Paying off your mortgage when rates rise is a good idea. Photo/NZME
When mortgage rates go up, it makes perfect sense to double down to pay down debt faster. Crunch your mortgage like a lawyer.
With floating mortgage interest rates exceeding 7% and expected
to go higher, reducing the outstanding capital reduces bi-monthly or monthly repayments.
Don’t fall into the trap of thinking you can’t afford it. Most owners can at least afford the increases on paper. Thanks to the much-maligned Credit Agreements and Consumer Credit Act (CCCFA), banks are pretty rigorous in their assessment of what homeowners can afford to pay. Even when interest was very low, buyers were tested at rates around 7%.
Historically, the new rates are not that high. Floating interest rates were above 7% from 2004 to 2008 and reached above 10% for more than a year in 2007/2008.
The problem is that the human brain is wired with biases that make it hard to swallow the idea of rising interest rates. Ananish Chaudhuri, a professor of experimental economics at the University of Auckland, says this behavioral economics concept of current bias arises when someone taking out a 3% loan fails to consider the fact that they might increase significantly, even though he was warned. Present bias was seen in the subprime mortgage crisis in the United States during the global financial crisis (GFC), says Chaudhuri. Borrowers received low introductory mortgage rates, but lost their homes en masse when those rates rose to the levels they had been warned about.
Don’t let this prejudice get the better of you. Rather than “I can’t”, try: “How can I make this work?”. An extra $200 per week paid on the mortgage adds up to $10,400 per year. At 6%, every $10,000 paid off on the mortgage represents a savings of $60 per month, according to mortgage consultant (broker) Lisa Meredith of Loan Market.
Breaking the mortgage requires good budgeting and an honest look at needs and wants. Can you play yourself to reduce unnecessary expenses? Paying off debts quickly can be very satisfying.
Earning more is also very useful when paying extra on the mortgage. This may mean focusing on getting a raise or a side income. If a little person has joined the family and one member of the couple has stopped working, can that partner get a part-time job after hours when the other is at home? It’s hard, but a lot of people do it to make ends meet or get ahead.

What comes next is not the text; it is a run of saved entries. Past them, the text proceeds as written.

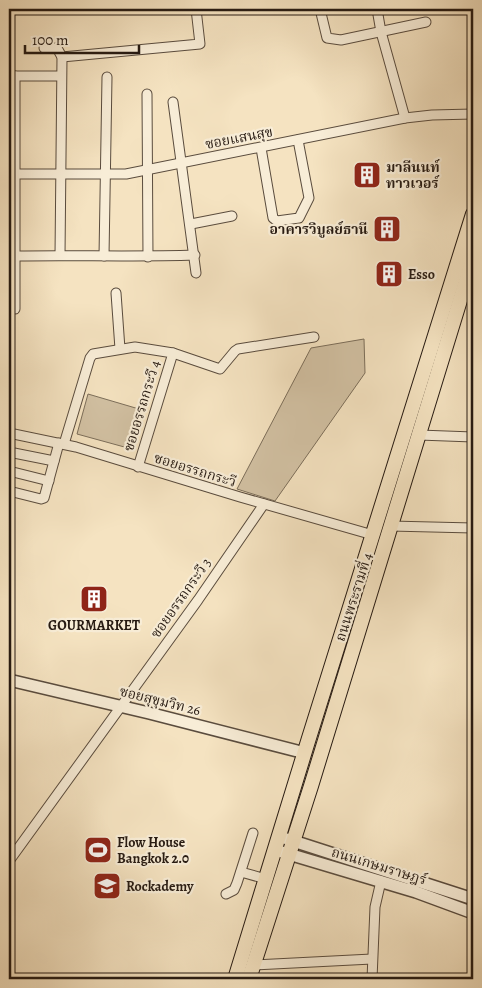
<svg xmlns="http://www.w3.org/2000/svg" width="482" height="988" font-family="Alegreya,'Noto Serif Thai',serif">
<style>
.green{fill:#d2c1a3;stroke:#7c6e5a}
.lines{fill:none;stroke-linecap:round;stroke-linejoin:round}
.minor-casing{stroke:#5a4c3e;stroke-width:11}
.tertiary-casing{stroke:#5a4c3e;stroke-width:14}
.primary-casing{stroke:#261a12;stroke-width:16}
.minor{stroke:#f8edd7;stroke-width:9}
.tertiary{stroke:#f8edd7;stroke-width:11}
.primary{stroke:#f5e3c1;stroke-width:14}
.labels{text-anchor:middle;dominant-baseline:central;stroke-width:4.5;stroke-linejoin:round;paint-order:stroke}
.street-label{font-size:14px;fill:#261a12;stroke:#f8edd7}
.poi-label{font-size:14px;font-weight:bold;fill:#261a12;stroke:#f8edd7;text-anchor:start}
</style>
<rect width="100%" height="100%" fill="#f5e3c1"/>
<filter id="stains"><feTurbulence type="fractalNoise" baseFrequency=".004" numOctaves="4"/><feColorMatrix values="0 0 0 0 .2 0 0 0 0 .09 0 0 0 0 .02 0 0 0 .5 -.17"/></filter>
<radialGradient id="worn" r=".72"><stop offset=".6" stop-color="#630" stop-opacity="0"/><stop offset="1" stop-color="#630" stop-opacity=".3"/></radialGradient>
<!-- green -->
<g class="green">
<path d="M364,339L365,373L275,501L237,489L311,348Z"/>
<path d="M88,394L139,409L128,448L77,434Z"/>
</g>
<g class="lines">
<defs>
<g id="minor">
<path d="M320,9L327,38L341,40L426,22"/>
<path d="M377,9L381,32L405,118"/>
<path d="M44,48H57L62,57L60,255"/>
<path d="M62,57L200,44L196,9"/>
<path d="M9,76H61"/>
<path d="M147,94L148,257"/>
<path d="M173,102L196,273"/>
<path d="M261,148L273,218L277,221L299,218L309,198L298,140"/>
<path d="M9,174H126L405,118L432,115L473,114"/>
<path d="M191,224L232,216"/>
<path d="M16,256C76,255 135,257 195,255"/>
<path d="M104,256L107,77"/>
<path d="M116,293L120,349"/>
<path d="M15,309V76"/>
<path d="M9,433L76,447L240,497L373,535"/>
<path d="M419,435L473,437"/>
<path d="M64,444L90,358L93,354L135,347L173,353L220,369L235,351L238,349L314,337"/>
<path d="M9,452L54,461"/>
<path d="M138,467L173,353"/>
<path d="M9,471L49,481"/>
<path d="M9,491L41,499L44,498L59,443"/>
<path d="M390,526L473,528"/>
<path d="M9,861L198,600L264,504"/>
<path d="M241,872L266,879"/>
<path d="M226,894L234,890L237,883L253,833"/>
<path d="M254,965L372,959"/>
<path d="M133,979H235"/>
<path d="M372,979L375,907L381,881"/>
</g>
<g id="tertiary">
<path d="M9,680L149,713L305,753"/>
<path d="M287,839L473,899"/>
<path d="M282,852L416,892L473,913"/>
</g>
<g id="primary">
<path d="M235,979L309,738L473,214"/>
<path d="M249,979L311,786L473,258"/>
</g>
</defs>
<!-- minor casing -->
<use href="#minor" class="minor-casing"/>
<!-- tertiary casing -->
<use href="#tertiary" class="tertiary-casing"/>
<!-- primary casing -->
<use href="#primary" class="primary-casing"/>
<!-- minor -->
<use href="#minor" class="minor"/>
<!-- tertiary -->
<use href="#tertiary" class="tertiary"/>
<!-- primary -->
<use href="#primary" class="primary"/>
</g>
<!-- icons -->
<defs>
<symbol id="building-square" viewBox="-11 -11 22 22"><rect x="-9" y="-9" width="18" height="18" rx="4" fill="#8f2418" stroke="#f8edd7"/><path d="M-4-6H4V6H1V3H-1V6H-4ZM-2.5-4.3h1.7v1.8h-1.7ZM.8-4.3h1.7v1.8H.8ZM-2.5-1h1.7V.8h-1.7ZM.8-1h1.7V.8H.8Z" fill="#fff"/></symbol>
<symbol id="stadium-square" viewBox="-11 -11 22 22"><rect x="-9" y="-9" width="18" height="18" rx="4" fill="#8f2418" stroke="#f8edd7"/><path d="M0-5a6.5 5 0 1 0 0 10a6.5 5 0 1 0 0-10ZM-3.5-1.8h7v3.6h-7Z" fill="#fff"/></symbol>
<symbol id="school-square" viewBox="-11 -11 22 22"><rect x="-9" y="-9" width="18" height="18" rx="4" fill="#8f2418" stroke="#f8edd7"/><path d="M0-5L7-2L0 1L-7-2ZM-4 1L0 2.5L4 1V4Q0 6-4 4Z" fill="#fff"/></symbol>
</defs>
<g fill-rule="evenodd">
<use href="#building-square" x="351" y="159" width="32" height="32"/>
<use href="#building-square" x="371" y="213" width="32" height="32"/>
<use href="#building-square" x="373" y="258" width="32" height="32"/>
<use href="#building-square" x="78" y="583" width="32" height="32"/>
<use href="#stadium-square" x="82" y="834" width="32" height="32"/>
<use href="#school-square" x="91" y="870" width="32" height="32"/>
</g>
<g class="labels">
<!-- street labels -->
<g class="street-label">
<text transform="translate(239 138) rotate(-11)">ซอยแสนสุข</text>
<text transform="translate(142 406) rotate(-73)">ซอยอรรถกระวี 4</text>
<text transform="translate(195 470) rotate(17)">ซอยอรรถกระวี</text>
<text transform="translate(354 597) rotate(-72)">ถนนพระรามที่ 4</text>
<text transform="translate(181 598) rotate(-55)">ซอยอรรถกระวี 3</text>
<text transform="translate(160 701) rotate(14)">ซอยสุขุมวิท 26</text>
<text transform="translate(379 866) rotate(17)">ถนนเกษมราษฎร์</text>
</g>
<!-- poi labels -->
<g class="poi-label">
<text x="386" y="167">มาลีนนท์<tspan x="386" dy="16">ทาวเวอร์</tspan></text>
<text x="368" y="229" text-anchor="end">อาคารวิบูลย์ธานี</text>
<text x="408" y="274">Esso</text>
<text x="94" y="625" text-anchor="middle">GOURMARKET</text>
<text x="117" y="842">Flow House<tspan x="117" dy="16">Bangkok 2.0</tspan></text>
<text x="126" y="886">Rockademy</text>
</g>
</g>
<!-- margin -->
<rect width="482" height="988" fill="none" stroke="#f5e3c1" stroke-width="30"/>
<rect x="10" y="10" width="462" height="968" fill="none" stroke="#261a12" stroke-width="2.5"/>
<rect x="15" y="15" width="452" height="958" fill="none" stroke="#261a12"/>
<!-- scale -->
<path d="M25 45v8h114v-8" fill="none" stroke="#261a12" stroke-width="2.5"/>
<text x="32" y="45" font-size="15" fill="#261a12" stroke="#f8edd7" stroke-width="4" paint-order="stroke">100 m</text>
<rect width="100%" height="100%" filter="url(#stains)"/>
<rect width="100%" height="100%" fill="url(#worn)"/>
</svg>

However you find the extra cash, take a few tips to make the most of it. Meredith recommended that customers who still have low fixed rates start paying at the higher rate before they have to. This gets them used to extra repayments while reducing the mortgage through overpayments.
Make sure the loan is structured to get the most out of your hard work, says Meredith. On most fixed-rate mortgages, banks will allow you to repay an additional 5% per year without penalizing you, she says. If you want to repay more, you can keep the money in a savings account until you can restructure the mortgage.
One of the easiest ways to structure a mortgage for overpayments is to leave some principal at a floating (variable) rate, which doesn’t penalize overpayments. If there’s any chance you’ll need to make some of those overpayments again at a later date, then consider getting a mortgage with a drawdown facility, Meredith says. A revolving credit mortgage can also be the solution.
Not thinking about it in advance can lead to difficulties. Meredith was approached by a couple who had paid off more than a third of their mortgage in two years. When one member of the couple was unable to work, the bank decided that he should continue to pay at the same rate he was charging voluntarily, which he could no longer afford. It didn’t make sense because they could still afford to make standard repayments on the original term. But the bank did not move. Meredith managed to remortgage them with another bank that might make sense.